If you all can imagine the regular light gray ribbons inside a computer case as being about the same colour of this comment area (minus the white typing space), and then imagine ribbons that are a yellow tartar colour, and you will understand.
And if that visual still isn't enough, you are the kind of tactile person who needs to feel what tar from cigarettes on computer components feels like to really get it. Imagine a film of icky but not quite sticky residue that feels as dirty as it really is, and you're half way there. At least when you have smoke in your furniture, you can wipe off or air it out, but with computers, it stays there for the life itself. Which, if you're a two pack a day smoker, surely won't be for as long as that of a machine a non-smoker owns and enjoys.
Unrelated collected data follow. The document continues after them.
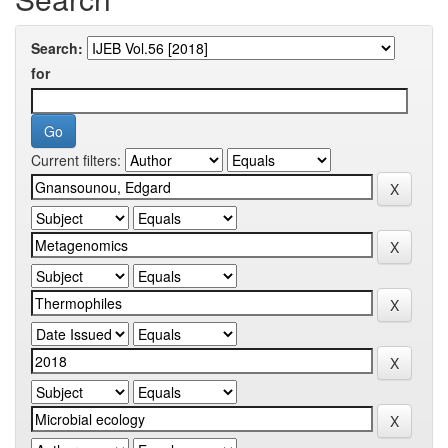
Search:
for
Current filters: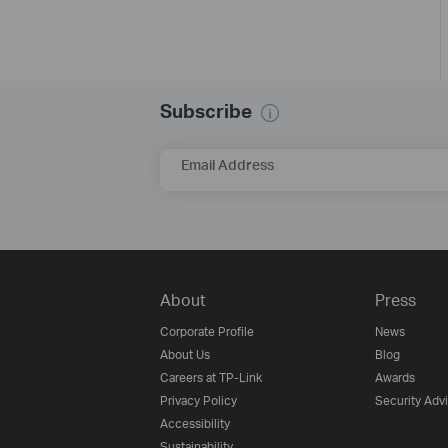
Subscribe
Email Address
About
Press
Corporate Profile
News
About Us
Blog
Careers at TP-Link
Awards
Privacy Policy
Security Adv
Accessibility
Sustainability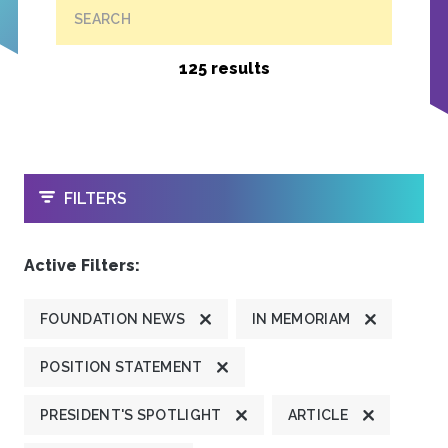
SEARCH
125 results
OPEN
FILTERS
Active Filters:
FOUNDATION NEWS
IN MEMORIAM
POSITION STATEMENT
PRESIDENT'S SPOTLIGHT
ARTICLE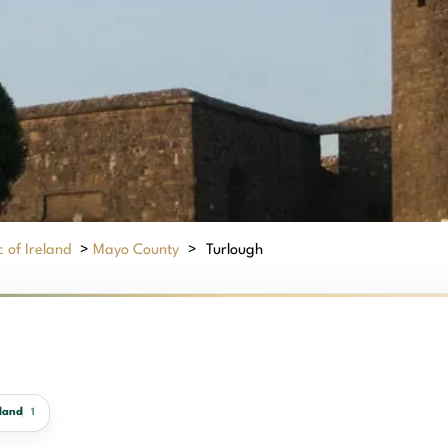
 of Ireland
>
Mayo County
>
Turlough
land
1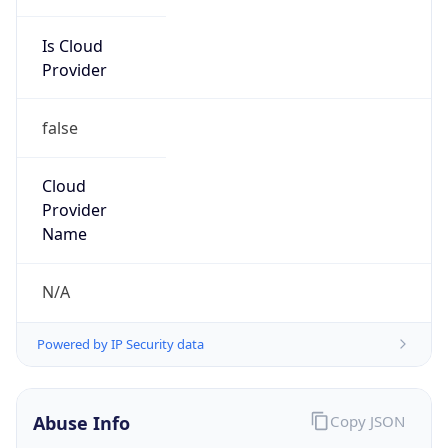
Is Cloud
Provider
false
Cloud
Provider
Name
N/A
Powered by IP Security data
Abuse Info
Copy JSON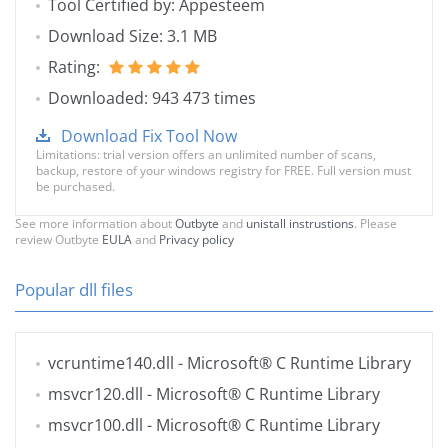
Tool Certified by: Appesteem
Download Size: 3.1 MB
Rating:
Downloaded: 943 473 times
Download Fix Tool Now
Limitations: trial version offers an unlimited number of scans,
backup, restore of your windows registry for FREE. Full version must
be purchased.
See more information about
Outbyte
and
unistall instrustions
. Please
review Outbyte
EULA
and
Privacy policy
Popular dll files
vcruntime140.dll
- Microsoft® C Runtime Library
msvcr120.dll
- Microsoft® C Runtime Library
msvcr100.dll
- Microsoft® C Runtime Library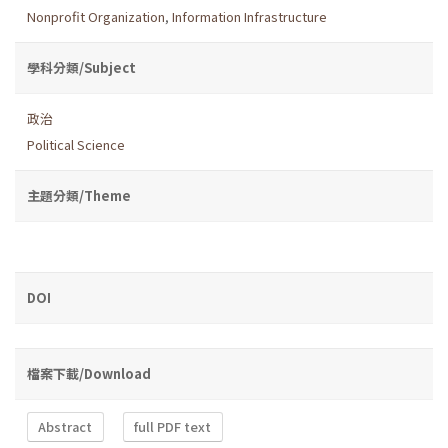
Nonprofit Organization
,
Information Infrastructure
學科分類/Subject
政治
Political Science
主題分類/Theme
DOI
檔案下載/Download
Abstract
full PDF text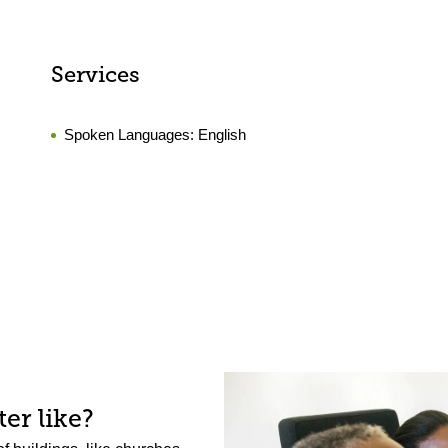
Services
Spoken Languages:
English
er like?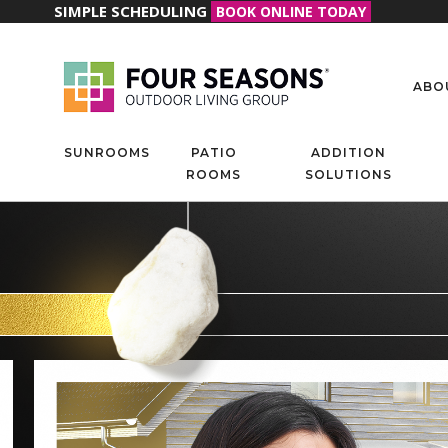
SIMPLE SCHEDULING
BOOK ONLINE TODAY
ABO
SUNROOMS
PATIO
ADDITION
ROOMS
SOLUTIONS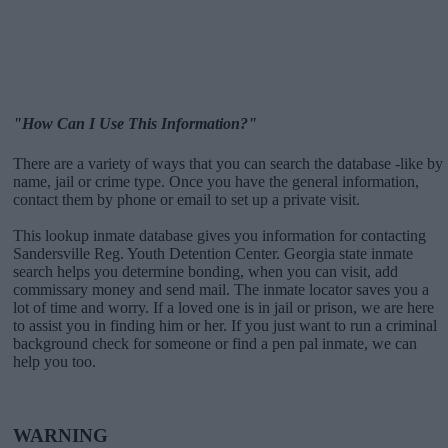
"How Can I Use This Information?"
There are a variety of ways that you can search the database -like by
name, jail or crime type. Once you have the general information,
contact them by phone or email to set up a private visit.
This lookup inmate database gives you information for contacting
Sandersville Reg. Youth Detention Center. Georgia state inmate
search helps you determine bonding, when you can visit, add
commissary money and send mail. The inmate locator saves you a
lot of time and worry. If a loved one is in jail or prison, we are here
to assist you in finding him or her. If you just want to run a criminal
background check for someone or find a pen pal inmate, we can
help you too.
WARNING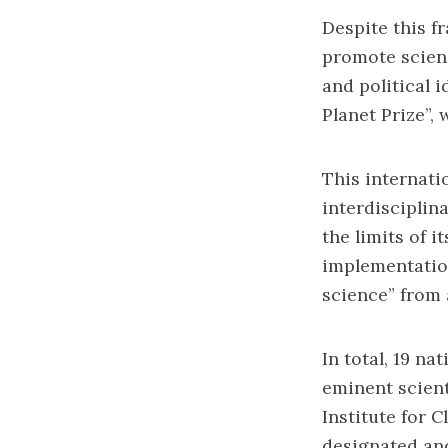
Despite this f
promote scienc
and political 
Planet Prize”, 
This internati
interdisciplin
the limits of i
implementation
science” from 
In total, 19 n
eminent scient
Institute for 
designated and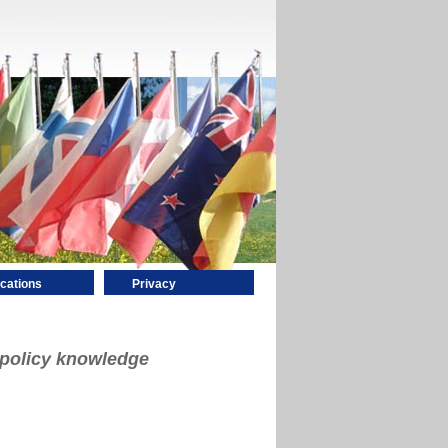
ications
Privacy
 policy knowledge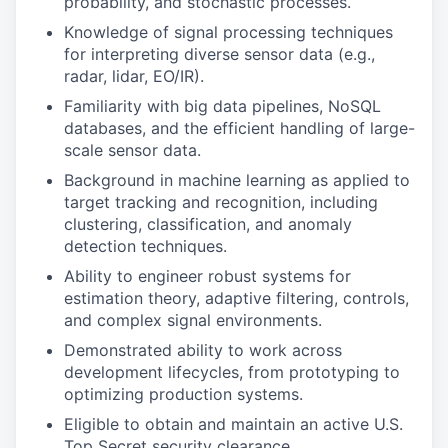
probability, and stochastic processes.
Knowledge of signal processing techniques
for interpreting diverse sensor data (e.g.,
radar, lidar, EO/IR).
Familiarity with big data pipelines, NoSQL
databases, and the efficient handling of large-
scale sensor data.
Background in machine learning as applied to
target tracking and recognition, including
clustering, classification, and anomaly
detection techniques.
Ability to engineer robust systems for
estimation theory, adaptive filtering, controls,
and complex signal environments.
Demonstrated ability to work across
development lifecycles, from prototyping to
optimizing production systems.
Eligible to obtain and maintain an active U.S.
Top Secret security clearance.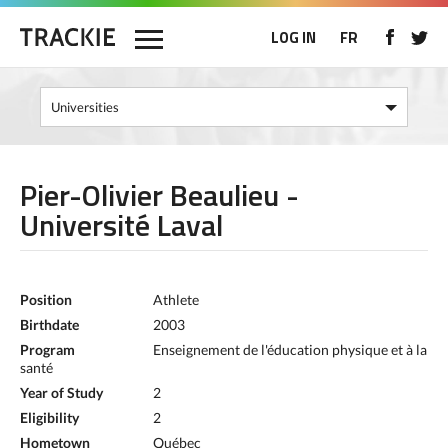
LOG IN
FR
Pier-Olivier Beaulieu -
Université Laval
Position
Athlete
Birthdate
2003
Program
Enseignement de l'éducation physique et à la
santé
Year of Study
2
Eligibility
2
Hometown
Québec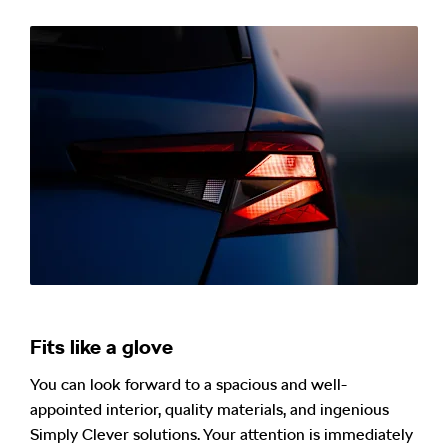
Fits like a glove
You can look forward to a spacious and well-
appointed interior, quality materials, and ingenious
Simply Clever solutions. Your attention is immediately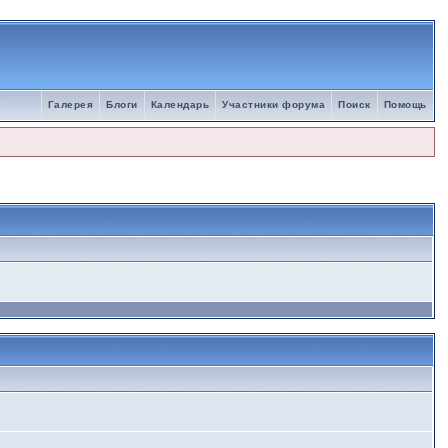
Галерея
Блоги
Календарь
Участники форума
Поиск
Помощь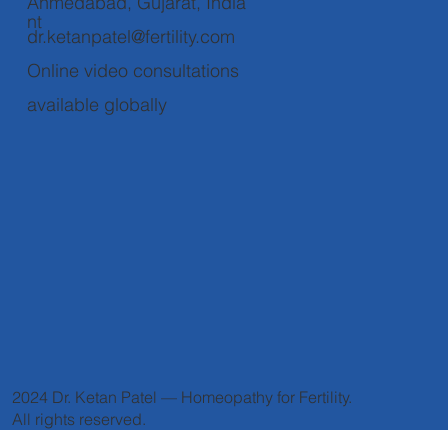
Ahmedabad, Gujarat, India
nt
dr.ketanpatel@fertility.com
Online video consultations
available globally
2024 Dr. Ketan Patel — Homeopathy for Fertility.
All rights reserved.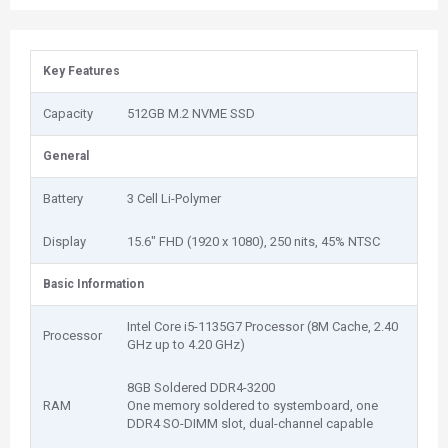
Key Features
Capacity
512GB M.2 NVME SSD
General
Battery
3 Cell Li-Polymer
Display
15.6" FHD (1920 x 1080), 250 nits, 45% NTSC
Basic Information
Intel Core i5-1135G7 Processor (8M Cache, 2.40
Processor
GHz up to 4.20 GHz)
8GB Soldered DDR4-3200
RAM
One memory soldered to systemboard, one
DDR4 SO-DIMM slot, dual-channel capable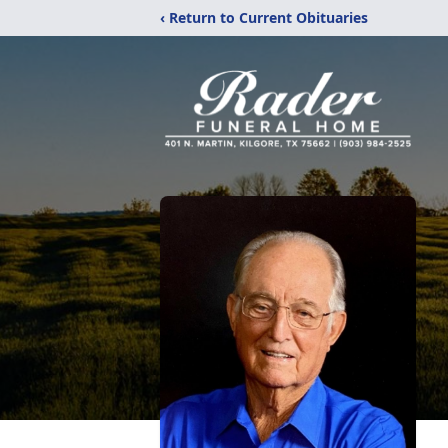
‹ Return to Current Obituaries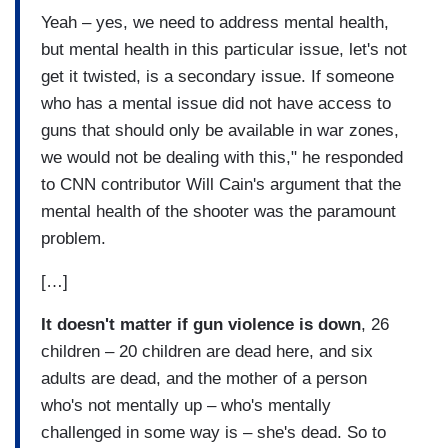
Yeah – yes, we need to address mental health,
but mental health in this particular issue, let's not
get it twisted, is a secondary issue. If someone
who has a mental issue did not have access to
guns that should only be available in war zones,
we would not be dealing with this," he responded
to CNN contributor Will Cain's argument that the
mental health of the shooter was the paramount
problem.
[…]
It doesn't matter if gun violence is down
, 26
children – 20 children are dead here, and six
adults are dead, and the mother of a person
who's not mentally up – who's mentally
challenged in some way is – she's dead. So to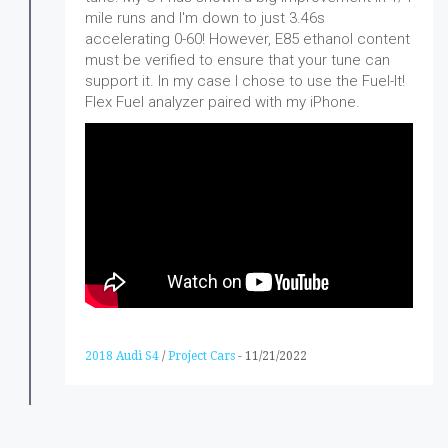
mile runs and I'm down to just 3.46s
accelerating 0-60! However, E85 ethanol content
must be verified to ensure that your tune can
support it. In my case I chose to use the Fuel-It!
Flex Fuel analyzer paired with my iPhone.
2018 Audi S4
/
Project Cars
-
11/21/2022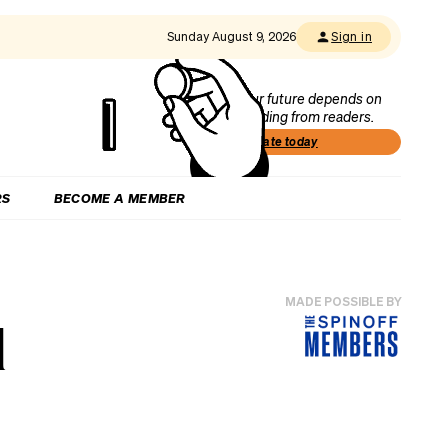
Sunday August 9, 2026
Sign in
Our future depends on
funding from readers.
Donate today
RS
BECOME A MEMBER
MADE POSSIBLE BY
l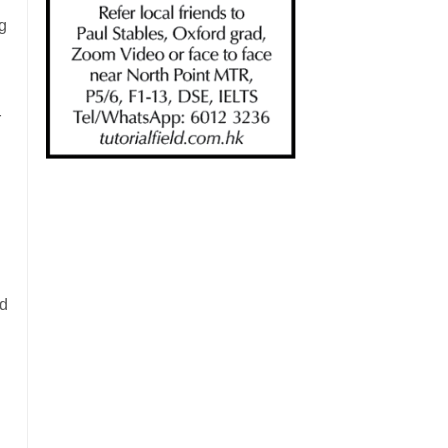
g
r
ed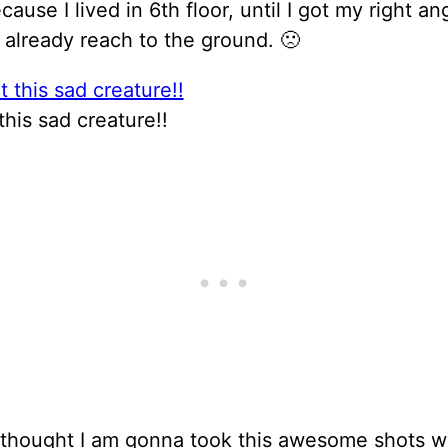
cause I lived in 6th floor, until I got my right an
 already reach to the ground. 🙁
this sad creature!!
I thought I am gonna took this awesome shots w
Yet another cost-effective reason to give up the ciggies! The customer I'm talking about now has to replace the gaming level machine, at a pretty penny because his motherboard is no longer manufactured and all of the components that work with it are useless to any new machine he gets given the age and technology changes in the last two years. He wasn't happy to get that news. I'm sure a lot of people don't plan for their machines to just up and die like his did because, if you're like him, you probably can't afford a new machine, and yet you can't live without the one you have.
Like you car, take care of your computer and what goes into it. Take it in for regular maintenance if you're not comfortable doing it yourself. A bit of money here and there doesn't add up to as much as a whole new machine -- even with today's bottoming out computer prices. I'm sure most of us spend money on dry cleaning and coffee daily, so why not a few bucks on your PC every 4-6 months?